Well, obviously, you need to copy the char sign bit to each bit in the upper half. On most architectures, the easiest way is to copy the register and arithmetically shift it to the right by 7. But AVR has a shift-by-1 command , so we cannot do this effectively.
Another trick for conditionally getting 0 or -1 in a register is to subtract-borrow a register from itself to get 0 - C , for example sbc r25, r25 .
Now we just need to set the Carry flag if the 8-bit number is negative, i.e. if it is> 127, when considered as an unsigned integer, because C is always specified based on an unsigned interpretation of things. The AVR has a comparison-immediate command, CPI , but it only works for r16-r31, not low registers. In addition, he sets the C flag to the opposite of what we really want, so we would have to use another instruction to invert the result.

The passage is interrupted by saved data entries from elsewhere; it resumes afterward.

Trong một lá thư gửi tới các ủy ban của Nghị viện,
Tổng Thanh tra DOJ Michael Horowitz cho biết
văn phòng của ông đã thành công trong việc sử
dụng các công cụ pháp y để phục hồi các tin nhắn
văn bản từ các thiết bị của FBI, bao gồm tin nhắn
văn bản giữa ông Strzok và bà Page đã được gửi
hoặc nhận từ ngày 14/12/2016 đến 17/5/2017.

Therefore, I think that we better compare other values with the value in the register:
; Most efficient way, I think: sign_extend: ldi r25, 127 ; can be hoisted out of loops, and any reg is fine. cp r25, r24 ; C = (r24 < 0) sbc r25, r25 ; r25 = (r24 < 0) ? -1 : 0 ; result in r25:r24
Even better, if you need to do this in a loop, you can save 127 in a different register.
With CPI, you will do the following:
; slightly worse: only works with r16-r31, and worse in loops sign_extend: cpi r24, 127 ; C = (r24 < 128U) = ((signed)r24 >= 0) sbc r25, r25 ; r25 = (r24>=0) ? -1 : 0 com r25 ; ones-complement negation: 0 : -1
Or, to avoid register restrictions, compare another method:
I have never worked with AVR, so I simply base this on the go-to guide for the instruction set found by google (and my knowledge of asm for other ISAs like x86 and ARM). According to these documents, all these instructions are 1 word (2 bytes) with 1 cycle delay. This is better than gcc4.5:
The usual way to find good command sequences is to request the AVR compiler gcc4.5 -O3 on godbolt to do this:
short sign_extend(signed char a) { return a; } sign_extend: mov r18,r24 ;; IDK why gcc uses r18 and r19. clr r19 sbrc r18,7 com r19 mov r25,r19 ret
So, zeros R19 then uses SBRC to conditionally execute logical-not ( COM ) depending on the sign bit (bit 7) of R18.
I'm not sure why additional MOVs are needed. I am also not sure why it inverts zero, and does not set all the bits without depending on the input. (for example, ldi r19, $FF or the SBR alias for it. If AVR existed due to the execution order, it would be more efficient .: P
I'm not sure what the MOV instructions are for. SBRC is non-destructive. So AFAICT, the actual implementation will be
sign_extend: clr r25 sbrc r24,7 ldi r25, $FF ret
This is even worse than CP / SBC because SBRC takes 2 cycles if skipped .
I suggest that the SBC “false dependency” on the old R25 value does not apply to AVR. On x86 processors with a default order, only AMD recognizes sbb eax, eax as independent of the old eax value and depending only on flags, Intel processors simply start it normally. (They recognize instructions like xor eax,eax as independent, and this is the standard nullifying idiom for x86 .)
So, on processors other than AMD, if the last code that EAX wrote did it with a load skipped in the cache or something else with a high delay, sbb eax, eax could not execute even if the flags were ready (i.e. e. from an independent dependency chain). But on AMD processors, it will start a new dependency chain for EAX.
In any case, I assume that AVR is a fairly simple pipeline design in order, so there is no way for the old register to be a landmine producer, unless the code that did (for example) load the cache never used the result. (Even in the pipeline, the order does not need to wait for high-latency operations until something uses the result.)